# MarSOC New Website



## Pajco (Jun 26, 2013)

Hi all, I was just curious as to if anyone had any information on this new SEALSWCC looking sight coming out for MarSOC. Their Facebook page revealed it last month but I was just wondering if anyone had any idea as to when it may be ready. thanks in advance.


----------



## RackMaster (Jun 26, 2013)

To start with I believe it's MARSOC...  And here's the official page, why don't you just check it out.

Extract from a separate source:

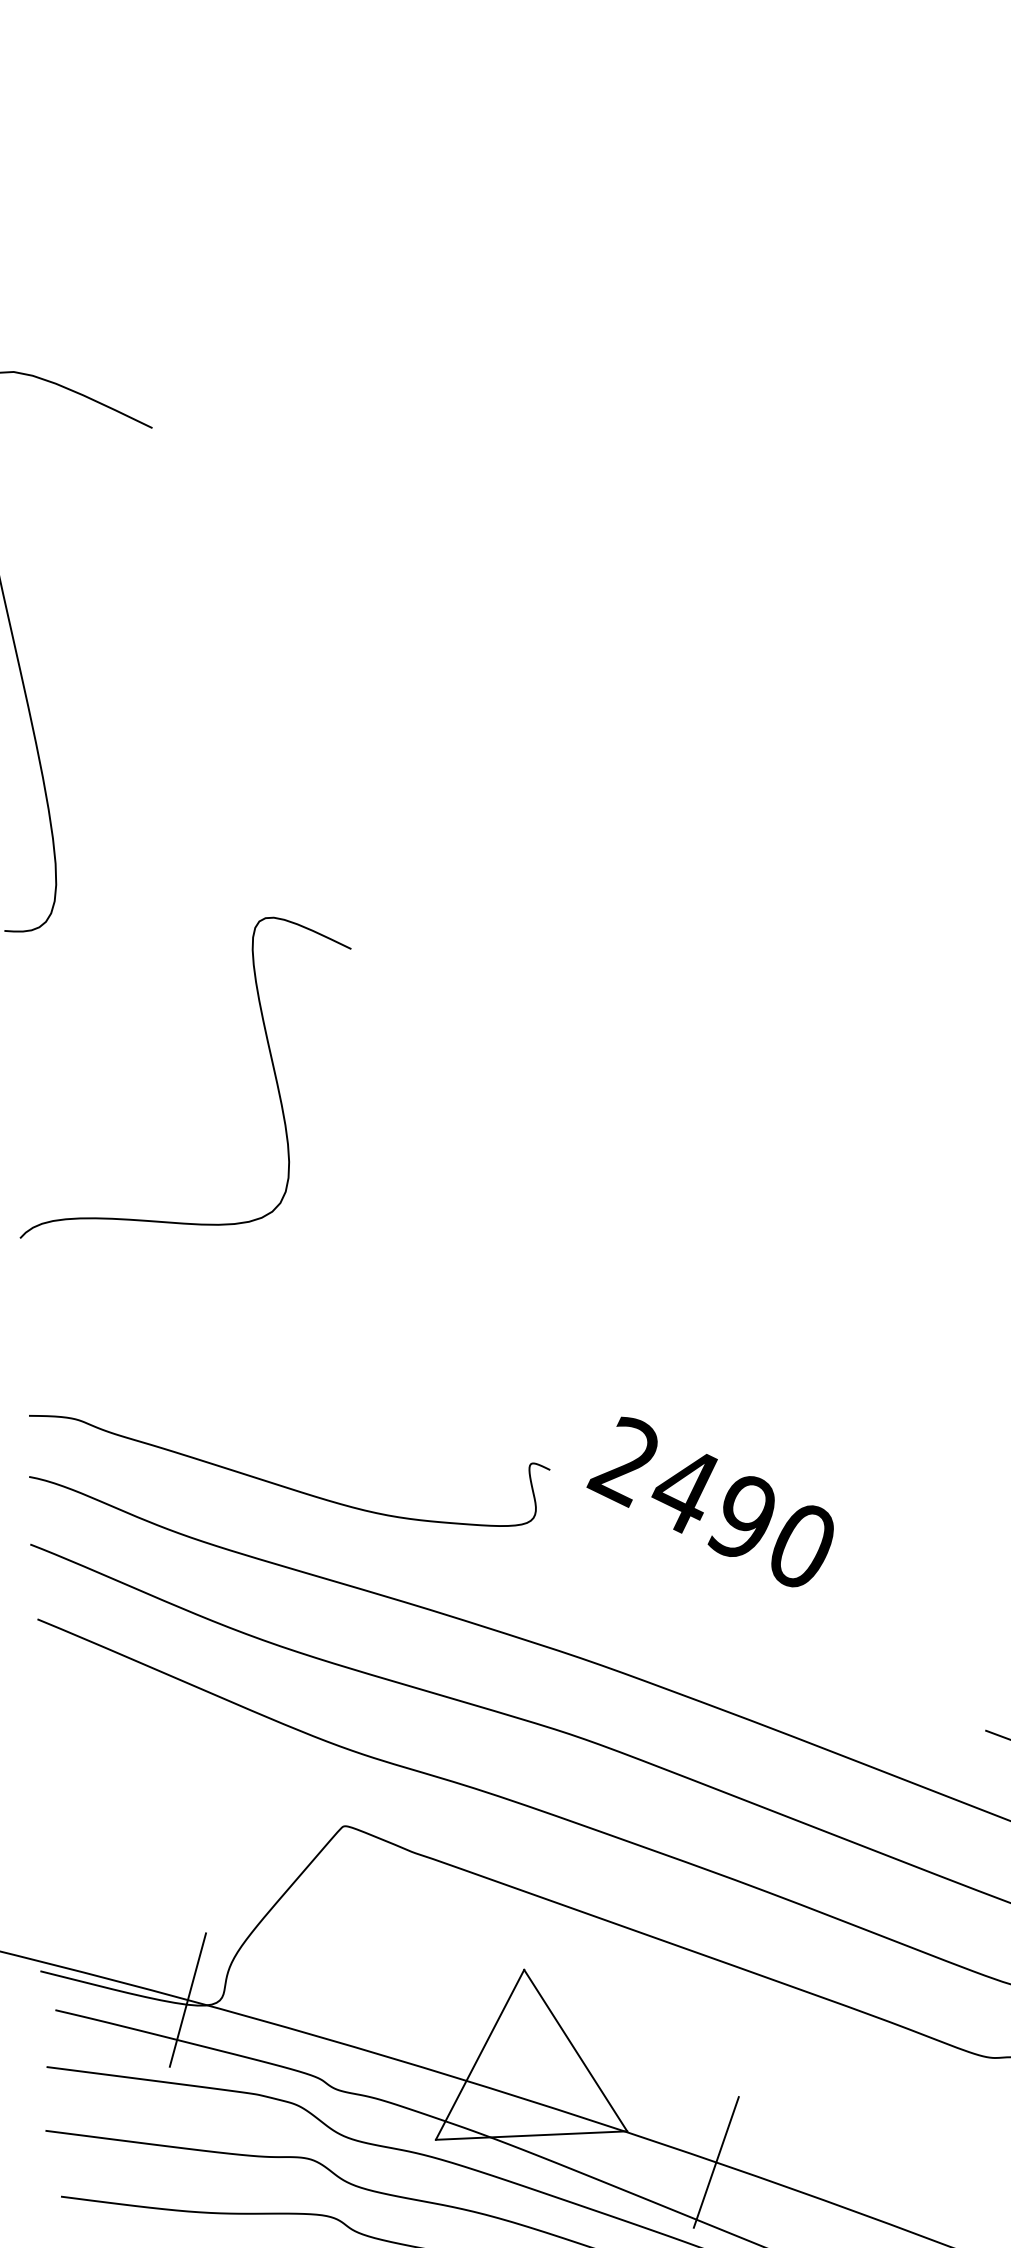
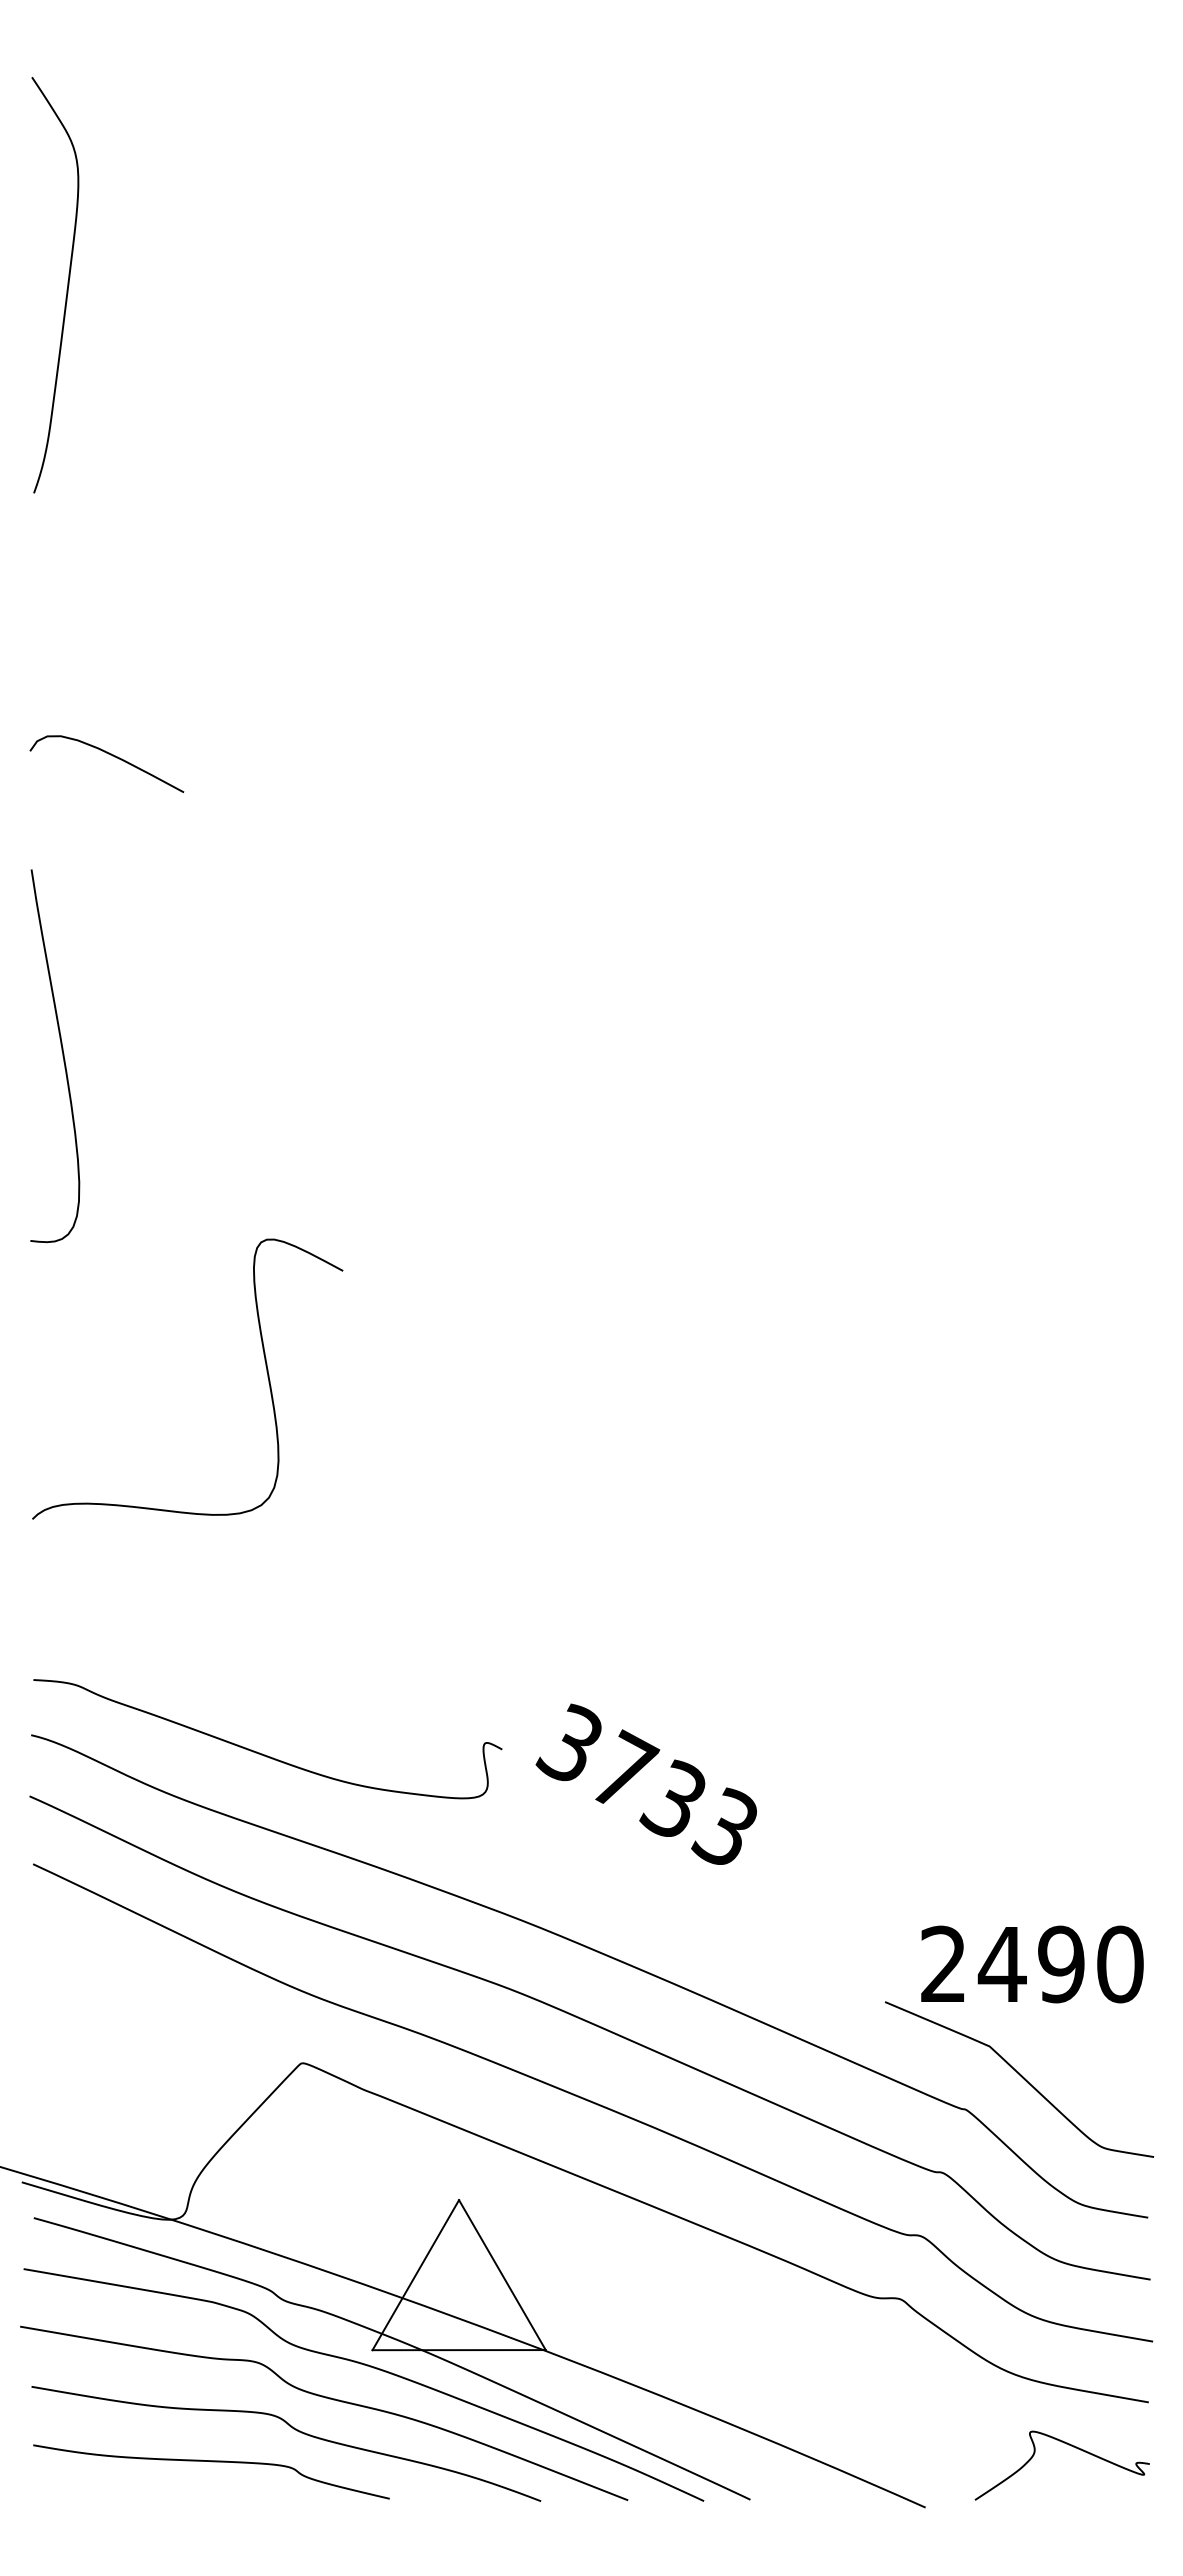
text: (710, 1501) -> (645, 1784), 2490 -> 3733
line: (187, 1999) -> (153, 2213), removed
line: (715, 2162) -> (624, 2381), removed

http://www.marsoc.marines.mil/


----------



## Pajco (Jun 26, 2013)

OK thanks, sorry about that. Just didn't know if anyone had any info on whatever one their working on.


----------



## RackMaster (Jun 26, 2013)

Even if they did, I doubt they'd say anything.


----------



## Teufel (Jun 26, 2013)

Pajco said:


> Hi all, I was just curious as to if anyone had any information on this new SEALSWCC looking sight coming out for MarSOC. Their Facebook page revealed it last month but I was just wondering if anyone had any idea as to when it may be ready. thanks in advance.



Don't worry about all the gucci shit on a rifle.  Worry about the older guy with iron sights on his with a look on his face that says, "I've got you covered right here".


----------



## Pajco (Jun 26, 2013)

OK thanks guys.  Once again I appreciate your time.


----------



## Soldado (Jul 16, 2013)

MARSOC's new web page: http://www.marsoc.com/


----------



## Pajco (Jul 16, 2013)

Thanks, I'm just glad I wasn't crazy


----------



## 0699 (Jul 16, 2013)

Teufel said:


> Don't worry about all the gucci shit on a rifle.  Worry about the older *guy with iron sights* on his with a look on his face that says, "I've got you covered right here".


 
My last deployment, the Marines were giggling about me dealing with the PITA fucking stupid ass optics that made it a fucking PITA to get a good stock weld.  They quit laughing when we went to iron sights...


----------